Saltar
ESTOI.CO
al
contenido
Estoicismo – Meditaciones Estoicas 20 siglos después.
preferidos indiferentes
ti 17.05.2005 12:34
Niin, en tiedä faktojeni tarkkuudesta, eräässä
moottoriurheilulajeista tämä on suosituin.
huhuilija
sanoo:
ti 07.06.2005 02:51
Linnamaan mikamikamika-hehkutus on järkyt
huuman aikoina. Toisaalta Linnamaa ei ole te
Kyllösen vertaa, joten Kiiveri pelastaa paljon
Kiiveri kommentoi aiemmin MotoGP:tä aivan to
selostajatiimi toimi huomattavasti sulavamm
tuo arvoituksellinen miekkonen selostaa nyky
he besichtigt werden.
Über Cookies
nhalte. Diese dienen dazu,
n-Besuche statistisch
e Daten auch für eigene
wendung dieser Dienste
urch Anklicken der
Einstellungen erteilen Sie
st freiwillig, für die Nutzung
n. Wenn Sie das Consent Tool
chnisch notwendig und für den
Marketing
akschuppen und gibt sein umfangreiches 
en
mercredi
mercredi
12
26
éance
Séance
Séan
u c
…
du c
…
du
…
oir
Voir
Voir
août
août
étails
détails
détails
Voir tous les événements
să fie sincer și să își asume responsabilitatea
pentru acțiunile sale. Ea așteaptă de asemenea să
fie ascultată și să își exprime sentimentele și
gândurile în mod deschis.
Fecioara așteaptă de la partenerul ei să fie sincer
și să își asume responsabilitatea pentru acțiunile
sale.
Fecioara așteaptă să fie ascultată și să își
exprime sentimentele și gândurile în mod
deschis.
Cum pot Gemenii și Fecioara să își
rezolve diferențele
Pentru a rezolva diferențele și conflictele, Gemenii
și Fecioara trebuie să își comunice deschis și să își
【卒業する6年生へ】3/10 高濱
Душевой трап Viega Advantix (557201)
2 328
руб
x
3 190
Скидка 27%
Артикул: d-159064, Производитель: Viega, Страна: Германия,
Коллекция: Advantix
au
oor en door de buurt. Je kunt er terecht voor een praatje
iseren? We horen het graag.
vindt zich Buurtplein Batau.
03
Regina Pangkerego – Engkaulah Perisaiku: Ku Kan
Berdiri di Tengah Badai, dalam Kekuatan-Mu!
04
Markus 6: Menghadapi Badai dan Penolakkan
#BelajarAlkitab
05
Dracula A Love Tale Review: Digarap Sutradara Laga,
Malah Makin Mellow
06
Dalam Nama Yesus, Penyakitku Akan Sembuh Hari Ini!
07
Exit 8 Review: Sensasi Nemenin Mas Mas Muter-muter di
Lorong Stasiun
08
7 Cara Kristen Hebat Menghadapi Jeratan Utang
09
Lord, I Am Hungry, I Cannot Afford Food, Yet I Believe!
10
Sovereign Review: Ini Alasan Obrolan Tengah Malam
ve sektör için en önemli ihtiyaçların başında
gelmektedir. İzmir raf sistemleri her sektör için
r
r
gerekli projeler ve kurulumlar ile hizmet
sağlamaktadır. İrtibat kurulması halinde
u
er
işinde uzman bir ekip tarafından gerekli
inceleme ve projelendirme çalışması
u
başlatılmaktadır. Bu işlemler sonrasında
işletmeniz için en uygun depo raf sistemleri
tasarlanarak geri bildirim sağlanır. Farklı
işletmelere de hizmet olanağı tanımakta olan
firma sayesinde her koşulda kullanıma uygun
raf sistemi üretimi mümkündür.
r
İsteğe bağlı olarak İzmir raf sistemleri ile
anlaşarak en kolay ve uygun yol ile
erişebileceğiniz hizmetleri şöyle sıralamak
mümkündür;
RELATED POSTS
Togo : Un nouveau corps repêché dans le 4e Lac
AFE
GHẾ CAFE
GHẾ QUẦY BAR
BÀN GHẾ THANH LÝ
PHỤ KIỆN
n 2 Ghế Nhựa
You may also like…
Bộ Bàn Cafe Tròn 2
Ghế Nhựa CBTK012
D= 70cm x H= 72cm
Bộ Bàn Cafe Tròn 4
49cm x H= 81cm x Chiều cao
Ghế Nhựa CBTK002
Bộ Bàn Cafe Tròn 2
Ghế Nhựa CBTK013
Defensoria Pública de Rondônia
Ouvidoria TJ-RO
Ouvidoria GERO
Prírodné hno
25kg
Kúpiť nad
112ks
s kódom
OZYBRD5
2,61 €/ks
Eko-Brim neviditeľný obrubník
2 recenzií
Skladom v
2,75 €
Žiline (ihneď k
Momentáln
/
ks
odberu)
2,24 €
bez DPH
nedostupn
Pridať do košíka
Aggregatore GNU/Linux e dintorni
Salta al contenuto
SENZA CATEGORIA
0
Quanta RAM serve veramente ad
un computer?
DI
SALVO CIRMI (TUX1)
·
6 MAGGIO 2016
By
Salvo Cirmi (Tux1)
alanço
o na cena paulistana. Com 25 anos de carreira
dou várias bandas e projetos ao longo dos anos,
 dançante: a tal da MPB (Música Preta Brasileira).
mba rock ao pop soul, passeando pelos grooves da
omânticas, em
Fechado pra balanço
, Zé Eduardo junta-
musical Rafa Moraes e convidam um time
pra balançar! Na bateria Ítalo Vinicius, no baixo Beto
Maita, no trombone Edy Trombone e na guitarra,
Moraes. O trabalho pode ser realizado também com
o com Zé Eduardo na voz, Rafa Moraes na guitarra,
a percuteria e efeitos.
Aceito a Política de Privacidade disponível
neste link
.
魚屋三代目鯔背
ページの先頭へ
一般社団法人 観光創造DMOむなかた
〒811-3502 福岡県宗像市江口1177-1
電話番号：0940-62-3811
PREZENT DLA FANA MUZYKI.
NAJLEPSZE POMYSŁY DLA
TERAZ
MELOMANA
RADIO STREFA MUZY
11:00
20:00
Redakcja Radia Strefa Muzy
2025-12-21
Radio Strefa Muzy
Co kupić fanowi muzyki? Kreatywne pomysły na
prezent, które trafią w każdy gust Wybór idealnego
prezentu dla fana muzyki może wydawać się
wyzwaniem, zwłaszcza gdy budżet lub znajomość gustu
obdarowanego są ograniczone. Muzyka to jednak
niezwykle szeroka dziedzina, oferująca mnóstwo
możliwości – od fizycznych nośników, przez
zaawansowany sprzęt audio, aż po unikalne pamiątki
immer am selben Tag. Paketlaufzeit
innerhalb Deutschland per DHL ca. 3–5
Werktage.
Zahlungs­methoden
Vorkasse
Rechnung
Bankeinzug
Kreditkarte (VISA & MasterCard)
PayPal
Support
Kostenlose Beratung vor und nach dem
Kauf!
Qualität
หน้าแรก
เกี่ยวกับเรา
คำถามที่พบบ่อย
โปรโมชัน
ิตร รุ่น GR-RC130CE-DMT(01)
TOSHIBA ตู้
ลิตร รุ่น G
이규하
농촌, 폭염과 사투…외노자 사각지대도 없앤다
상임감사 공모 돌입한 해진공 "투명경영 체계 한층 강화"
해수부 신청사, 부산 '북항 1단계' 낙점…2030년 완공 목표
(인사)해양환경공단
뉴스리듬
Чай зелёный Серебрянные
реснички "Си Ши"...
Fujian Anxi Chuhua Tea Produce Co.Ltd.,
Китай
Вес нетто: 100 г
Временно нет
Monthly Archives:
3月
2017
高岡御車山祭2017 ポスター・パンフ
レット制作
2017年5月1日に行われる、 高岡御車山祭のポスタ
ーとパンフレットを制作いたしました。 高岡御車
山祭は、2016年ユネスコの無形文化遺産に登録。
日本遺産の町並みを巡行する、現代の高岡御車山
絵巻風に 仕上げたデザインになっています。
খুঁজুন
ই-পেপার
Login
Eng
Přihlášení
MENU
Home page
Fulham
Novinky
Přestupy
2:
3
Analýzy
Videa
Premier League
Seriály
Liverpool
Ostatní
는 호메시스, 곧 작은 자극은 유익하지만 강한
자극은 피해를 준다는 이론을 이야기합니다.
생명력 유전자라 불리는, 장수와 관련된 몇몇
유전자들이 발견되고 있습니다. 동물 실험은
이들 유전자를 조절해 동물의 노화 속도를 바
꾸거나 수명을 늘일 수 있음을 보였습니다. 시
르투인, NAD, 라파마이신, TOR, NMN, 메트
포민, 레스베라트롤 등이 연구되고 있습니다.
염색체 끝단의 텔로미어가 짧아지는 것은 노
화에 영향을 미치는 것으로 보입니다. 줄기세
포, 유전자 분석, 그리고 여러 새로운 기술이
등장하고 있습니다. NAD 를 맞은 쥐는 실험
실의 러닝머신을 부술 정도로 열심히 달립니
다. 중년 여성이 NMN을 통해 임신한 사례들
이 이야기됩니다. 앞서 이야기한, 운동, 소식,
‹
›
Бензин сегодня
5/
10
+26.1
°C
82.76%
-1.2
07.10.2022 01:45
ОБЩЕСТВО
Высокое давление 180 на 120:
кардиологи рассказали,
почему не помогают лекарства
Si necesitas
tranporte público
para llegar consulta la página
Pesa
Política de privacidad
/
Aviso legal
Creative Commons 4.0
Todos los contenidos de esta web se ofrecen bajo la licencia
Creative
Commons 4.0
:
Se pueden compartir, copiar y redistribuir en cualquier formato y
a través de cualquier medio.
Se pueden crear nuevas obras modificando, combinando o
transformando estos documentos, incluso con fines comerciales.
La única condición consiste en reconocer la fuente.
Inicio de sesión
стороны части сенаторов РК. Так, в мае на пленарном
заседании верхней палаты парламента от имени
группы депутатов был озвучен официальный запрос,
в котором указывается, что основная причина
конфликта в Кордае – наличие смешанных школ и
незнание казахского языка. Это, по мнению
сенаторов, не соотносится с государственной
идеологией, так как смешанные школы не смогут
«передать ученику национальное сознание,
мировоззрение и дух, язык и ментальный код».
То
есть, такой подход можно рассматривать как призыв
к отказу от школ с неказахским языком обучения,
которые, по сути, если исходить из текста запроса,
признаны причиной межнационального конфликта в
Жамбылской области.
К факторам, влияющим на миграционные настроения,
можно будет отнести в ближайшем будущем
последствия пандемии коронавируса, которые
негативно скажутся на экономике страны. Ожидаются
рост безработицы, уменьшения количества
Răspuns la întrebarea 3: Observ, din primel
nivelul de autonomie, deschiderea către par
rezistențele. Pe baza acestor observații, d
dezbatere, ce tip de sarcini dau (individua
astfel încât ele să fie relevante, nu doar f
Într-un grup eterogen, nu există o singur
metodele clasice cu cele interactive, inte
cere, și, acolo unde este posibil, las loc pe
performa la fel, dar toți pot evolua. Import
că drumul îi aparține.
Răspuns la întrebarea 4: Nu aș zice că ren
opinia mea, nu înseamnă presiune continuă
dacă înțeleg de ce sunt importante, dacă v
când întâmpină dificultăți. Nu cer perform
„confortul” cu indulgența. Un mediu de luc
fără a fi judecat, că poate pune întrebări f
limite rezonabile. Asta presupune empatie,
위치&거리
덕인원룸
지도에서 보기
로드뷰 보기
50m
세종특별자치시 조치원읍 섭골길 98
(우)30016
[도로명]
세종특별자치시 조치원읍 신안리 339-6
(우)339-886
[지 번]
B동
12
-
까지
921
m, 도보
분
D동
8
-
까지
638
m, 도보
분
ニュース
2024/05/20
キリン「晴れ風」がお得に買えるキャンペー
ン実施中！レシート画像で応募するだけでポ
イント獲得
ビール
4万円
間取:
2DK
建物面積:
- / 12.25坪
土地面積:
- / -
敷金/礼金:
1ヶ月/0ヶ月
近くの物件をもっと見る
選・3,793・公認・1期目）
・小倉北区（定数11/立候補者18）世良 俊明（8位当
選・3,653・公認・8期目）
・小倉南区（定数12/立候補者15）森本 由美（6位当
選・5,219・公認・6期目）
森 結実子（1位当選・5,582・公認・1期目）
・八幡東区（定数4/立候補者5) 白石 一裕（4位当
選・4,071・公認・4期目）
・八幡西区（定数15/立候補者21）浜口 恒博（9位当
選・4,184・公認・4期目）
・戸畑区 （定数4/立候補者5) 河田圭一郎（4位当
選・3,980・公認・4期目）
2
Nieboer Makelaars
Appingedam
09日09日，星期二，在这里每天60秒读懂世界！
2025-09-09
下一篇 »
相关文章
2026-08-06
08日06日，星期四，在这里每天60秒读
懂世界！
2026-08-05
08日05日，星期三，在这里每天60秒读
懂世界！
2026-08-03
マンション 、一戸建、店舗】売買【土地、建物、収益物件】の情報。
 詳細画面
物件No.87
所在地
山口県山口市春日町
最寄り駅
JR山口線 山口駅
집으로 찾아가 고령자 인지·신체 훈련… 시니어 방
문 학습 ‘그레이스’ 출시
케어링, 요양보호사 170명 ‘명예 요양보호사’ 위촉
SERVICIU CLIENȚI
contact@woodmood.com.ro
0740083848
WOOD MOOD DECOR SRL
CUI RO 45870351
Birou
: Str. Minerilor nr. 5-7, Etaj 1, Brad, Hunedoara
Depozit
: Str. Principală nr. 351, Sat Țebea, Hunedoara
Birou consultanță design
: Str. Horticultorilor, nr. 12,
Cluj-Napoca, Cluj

◆ What you will do
Reproduce the material from its beginning through the line containing "Kiiveri kommentoi aiemmin MotoGP:tä aivan to", inclusive, replacing "huhuilija" with "kirjoittaja" and leaving everything else unchanged.

◆ Your response
Saltar
ESTOI.CO
al
contenido
Estoicismo – Meditaciones Estoicas 20 siglos después.
preferidos indiferentes
ti 17.05.2005 12:34
Niin, en tiedä faktojeni tarkkuudesta, eräässä
moottoriurheilulajeista tämä on suosituin.
kirjoittaja
sanoo:
ti 07.06.2005 02:51
Linnamaan mikamikamika-hehkutus on järkyt
huuman aikoina. Toisaalta Linnamaa ei ole te
Kyllösen vertaa, joten Kiiveri pelastaa paljon
Kiiveri kommentoi aiemmin MotoGP:tä aivan to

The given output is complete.